BEGIN
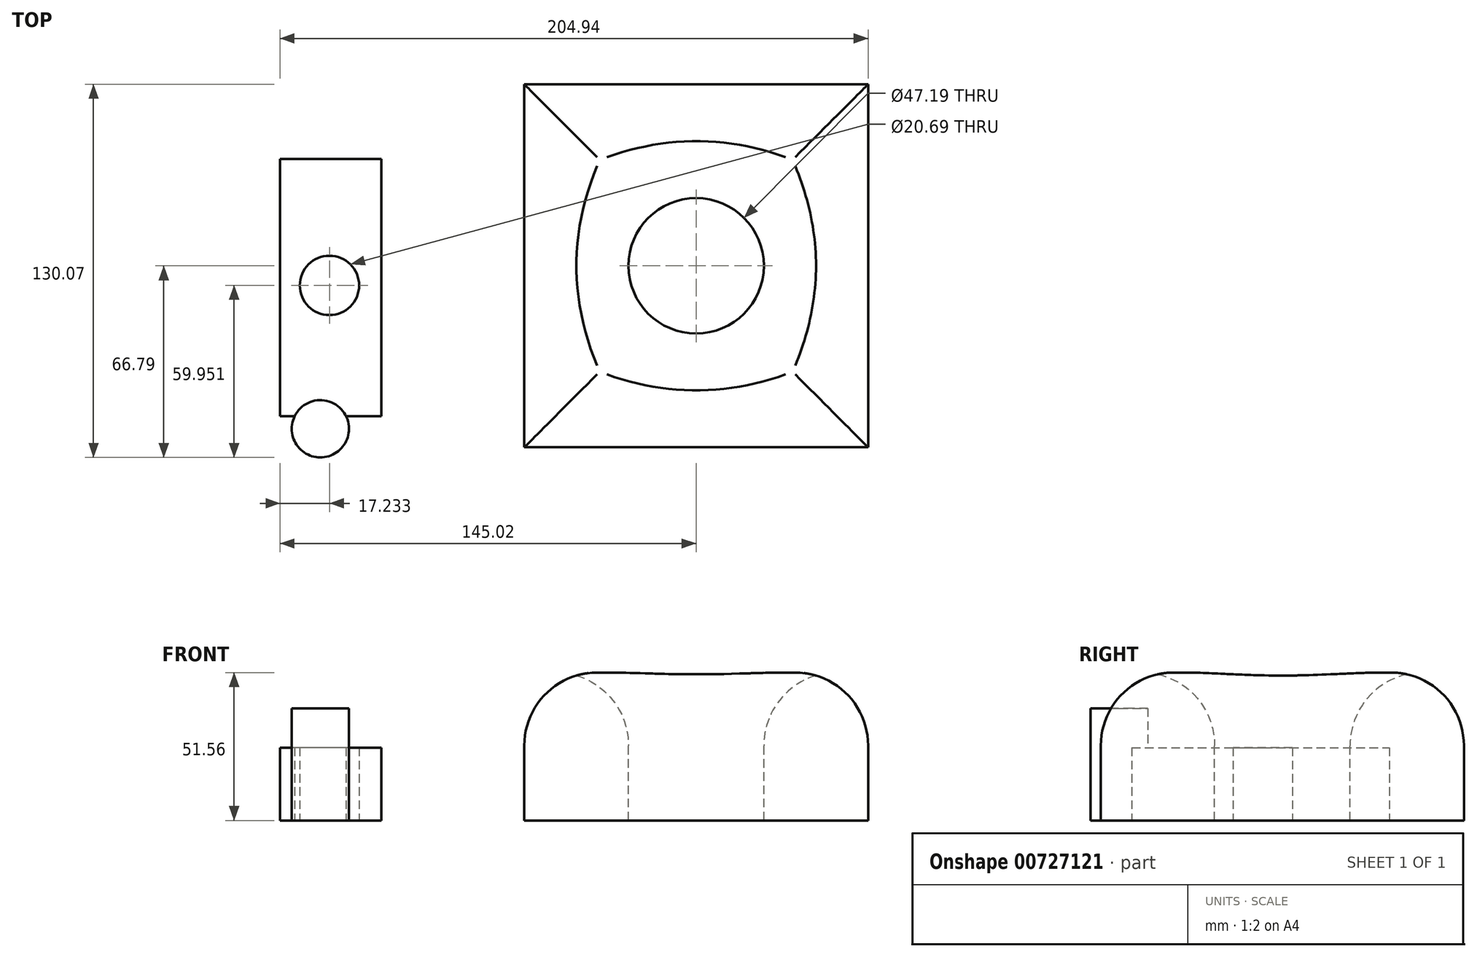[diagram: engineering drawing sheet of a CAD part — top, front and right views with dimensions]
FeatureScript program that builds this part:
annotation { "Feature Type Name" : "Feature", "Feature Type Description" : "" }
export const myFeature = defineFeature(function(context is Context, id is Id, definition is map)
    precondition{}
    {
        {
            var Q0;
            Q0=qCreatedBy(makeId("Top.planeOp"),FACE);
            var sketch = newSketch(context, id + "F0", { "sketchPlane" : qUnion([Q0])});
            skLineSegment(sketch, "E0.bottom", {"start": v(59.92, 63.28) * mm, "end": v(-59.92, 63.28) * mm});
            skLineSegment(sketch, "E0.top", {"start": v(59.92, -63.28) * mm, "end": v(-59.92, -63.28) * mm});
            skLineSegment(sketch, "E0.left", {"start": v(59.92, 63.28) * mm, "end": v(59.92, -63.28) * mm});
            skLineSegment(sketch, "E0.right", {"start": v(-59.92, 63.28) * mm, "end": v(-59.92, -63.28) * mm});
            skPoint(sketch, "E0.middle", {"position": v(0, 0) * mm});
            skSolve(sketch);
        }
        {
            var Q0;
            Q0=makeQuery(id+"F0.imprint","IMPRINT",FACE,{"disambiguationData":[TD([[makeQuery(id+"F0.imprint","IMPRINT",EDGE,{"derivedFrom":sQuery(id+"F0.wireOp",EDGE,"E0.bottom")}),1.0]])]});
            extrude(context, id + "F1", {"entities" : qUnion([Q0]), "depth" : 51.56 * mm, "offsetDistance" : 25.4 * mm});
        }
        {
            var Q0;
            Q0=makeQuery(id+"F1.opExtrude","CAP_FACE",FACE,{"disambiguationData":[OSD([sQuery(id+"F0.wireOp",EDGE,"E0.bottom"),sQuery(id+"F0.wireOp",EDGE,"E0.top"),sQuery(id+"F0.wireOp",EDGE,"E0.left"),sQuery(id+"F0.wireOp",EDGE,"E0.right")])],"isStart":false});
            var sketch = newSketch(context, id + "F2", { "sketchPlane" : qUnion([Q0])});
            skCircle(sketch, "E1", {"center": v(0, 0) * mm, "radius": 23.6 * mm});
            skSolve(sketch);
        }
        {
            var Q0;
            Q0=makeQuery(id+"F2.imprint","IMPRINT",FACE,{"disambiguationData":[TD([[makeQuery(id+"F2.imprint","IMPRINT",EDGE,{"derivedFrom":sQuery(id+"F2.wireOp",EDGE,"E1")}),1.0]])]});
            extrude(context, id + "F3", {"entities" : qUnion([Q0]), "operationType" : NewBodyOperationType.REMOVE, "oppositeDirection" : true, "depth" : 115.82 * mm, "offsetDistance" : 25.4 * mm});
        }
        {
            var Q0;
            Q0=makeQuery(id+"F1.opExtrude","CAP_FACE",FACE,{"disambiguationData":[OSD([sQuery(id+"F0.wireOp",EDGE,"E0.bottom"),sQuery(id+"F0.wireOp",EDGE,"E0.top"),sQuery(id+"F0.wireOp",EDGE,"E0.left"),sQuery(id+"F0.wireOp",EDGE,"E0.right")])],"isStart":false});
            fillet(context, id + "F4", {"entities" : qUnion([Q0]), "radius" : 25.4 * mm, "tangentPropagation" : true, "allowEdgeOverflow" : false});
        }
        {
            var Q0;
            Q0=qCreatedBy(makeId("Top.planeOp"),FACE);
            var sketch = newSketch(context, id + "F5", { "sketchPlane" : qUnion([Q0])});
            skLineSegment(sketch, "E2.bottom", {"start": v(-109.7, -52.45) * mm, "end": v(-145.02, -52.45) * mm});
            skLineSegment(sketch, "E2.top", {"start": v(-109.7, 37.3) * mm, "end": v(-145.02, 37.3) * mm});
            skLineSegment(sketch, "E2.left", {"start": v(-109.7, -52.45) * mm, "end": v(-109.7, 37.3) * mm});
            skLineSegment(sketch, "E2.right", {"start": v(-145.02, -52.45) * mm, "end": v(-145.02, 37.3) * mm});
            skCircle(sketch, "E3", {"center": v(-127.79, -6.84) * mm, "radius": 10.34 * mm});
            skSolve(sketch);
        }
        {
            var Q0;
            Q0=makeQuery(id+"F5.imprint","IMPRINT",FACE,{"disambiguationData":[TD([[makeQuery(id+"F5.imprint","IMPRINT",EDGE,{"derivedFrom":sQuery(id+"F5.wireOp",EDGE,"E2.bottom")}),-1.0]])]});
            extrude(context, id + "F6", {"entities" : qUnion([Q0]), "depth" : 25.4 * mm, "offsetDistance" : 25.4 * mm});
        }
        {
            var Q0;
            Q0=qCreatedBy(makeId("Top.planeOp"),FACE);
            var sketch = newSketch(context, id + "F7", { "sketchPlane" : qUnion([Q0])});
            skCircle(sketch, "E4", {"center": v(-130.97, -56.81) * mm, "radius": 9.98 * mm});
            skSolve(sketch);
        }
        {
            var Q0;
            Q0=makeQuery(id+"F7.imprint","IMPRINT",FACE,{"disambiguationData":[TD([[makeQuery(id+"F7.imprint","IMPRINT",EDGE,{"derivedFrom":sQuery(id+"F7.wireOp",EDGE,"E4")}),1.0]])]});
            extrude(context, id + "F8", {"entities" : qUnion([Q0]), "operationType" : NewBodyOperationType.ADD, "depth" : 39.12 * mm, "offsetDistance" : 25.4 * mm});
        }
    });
END
BEGIN
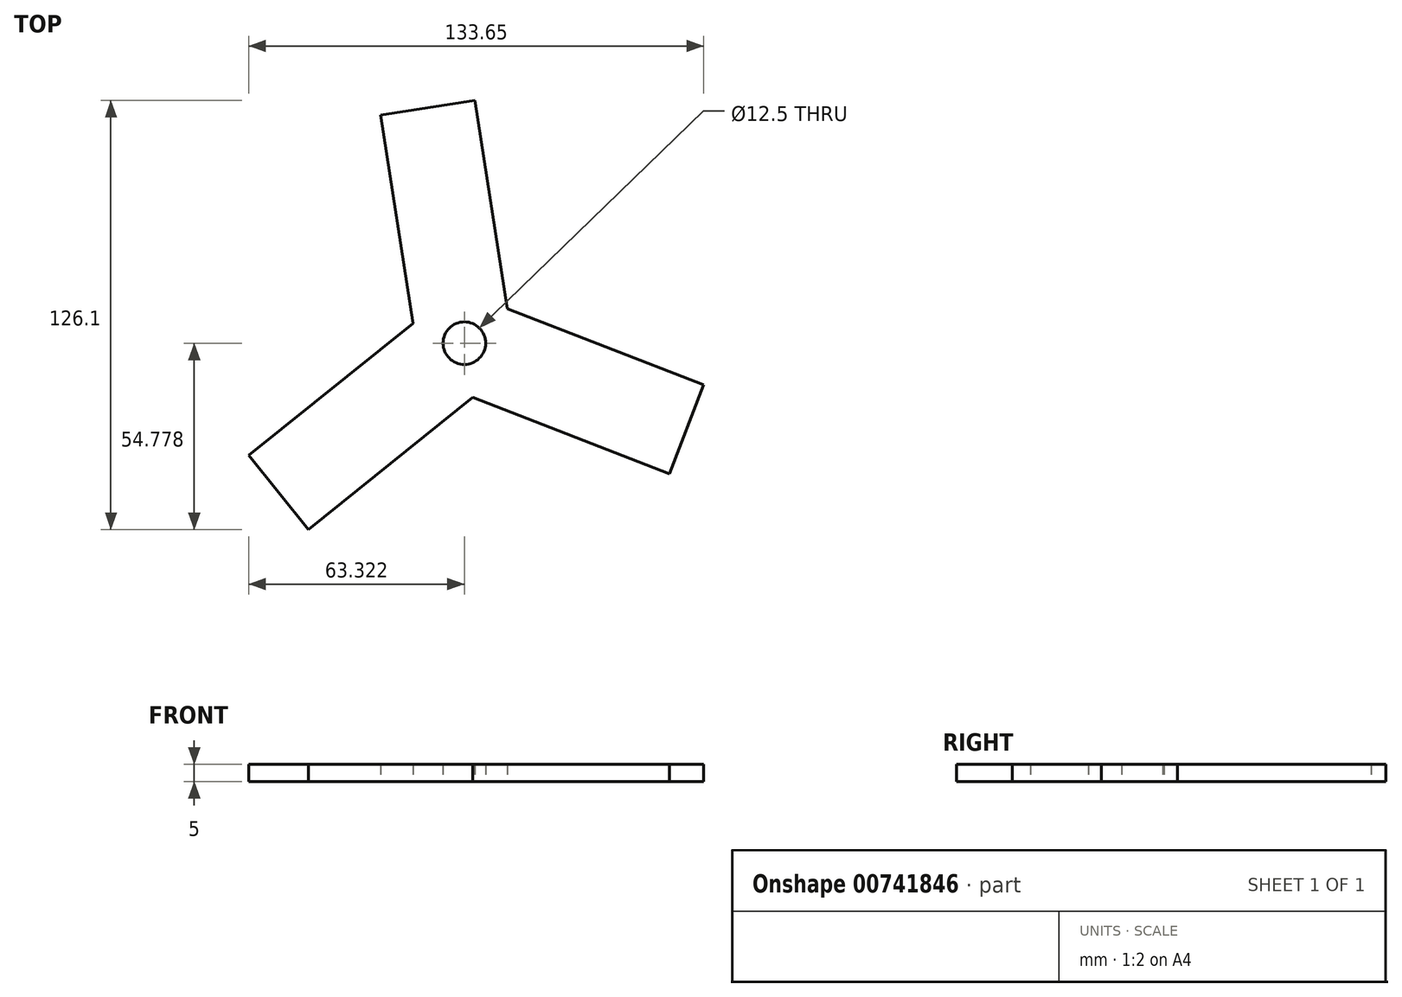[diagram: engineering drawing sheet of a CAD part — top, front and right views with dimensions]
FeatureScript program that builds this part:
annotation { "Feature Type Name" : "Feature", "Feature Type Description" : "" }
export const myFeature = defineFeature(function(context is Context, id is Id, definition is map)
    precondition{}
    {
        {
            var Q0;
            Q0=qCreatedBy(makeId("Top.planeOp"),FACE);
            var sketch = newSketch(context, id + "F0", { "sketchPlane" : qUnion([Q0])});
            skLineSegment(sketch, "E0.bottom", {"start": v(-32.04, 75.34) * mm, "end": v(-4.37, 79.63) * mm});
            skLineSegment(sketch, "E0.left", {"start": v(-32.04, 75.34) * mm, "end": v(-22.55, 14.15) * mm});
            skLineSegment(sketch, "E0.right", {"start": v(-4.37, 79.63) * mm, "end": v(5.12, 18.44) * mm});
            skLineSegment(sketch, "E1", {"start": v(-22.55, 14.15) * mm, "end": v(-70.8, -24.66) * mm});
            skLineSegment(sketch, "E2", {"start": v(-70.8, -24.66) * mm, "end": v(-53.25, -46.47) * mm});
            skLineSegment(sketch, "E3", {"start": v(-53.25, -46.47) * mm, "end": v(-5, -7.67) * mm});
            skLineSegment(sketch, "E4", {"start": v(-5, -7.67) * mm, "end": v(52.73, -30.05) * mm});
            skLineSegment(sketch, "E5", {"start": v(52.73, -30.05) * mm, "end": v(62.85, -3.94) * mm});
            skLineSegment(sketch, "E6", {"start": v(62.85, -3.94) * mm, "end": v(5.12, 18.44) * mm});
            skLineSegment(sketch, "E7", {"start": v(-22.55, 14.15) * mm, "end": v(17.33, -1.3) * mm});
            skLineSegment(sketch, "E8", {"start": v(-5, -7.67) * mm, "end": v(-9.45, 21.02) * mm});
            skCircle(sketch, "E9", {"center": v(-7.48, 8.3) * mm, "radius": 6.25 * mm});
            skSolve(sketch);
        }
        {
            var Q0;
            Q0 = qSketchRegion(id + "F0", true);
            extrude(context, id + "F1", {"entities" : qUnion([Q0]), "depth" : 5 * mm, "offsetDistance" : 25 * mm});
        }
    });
END
Prompt - Can you extract every line of the data above that contains the string "sketchPlane"?

Written answer -
            var sketch = newSketch(context, id + "F0", { "sketchPlane" : qUnion([Q0])});
            var sketch = newSketch(context, id + "F2", { "sketchPlane" : qUnion([Q0])});
            var sketch = newSketch(context, id + "F5", { "sketchPlane" : qUnion([Q0])});
            var sketch = newSketch(context, id + "F7", { "sketchPlane" : qUnion([Q0])});
            var sketch = newSketch(context, id + "F0", { "sketchPlane" : qUnion([Q0])});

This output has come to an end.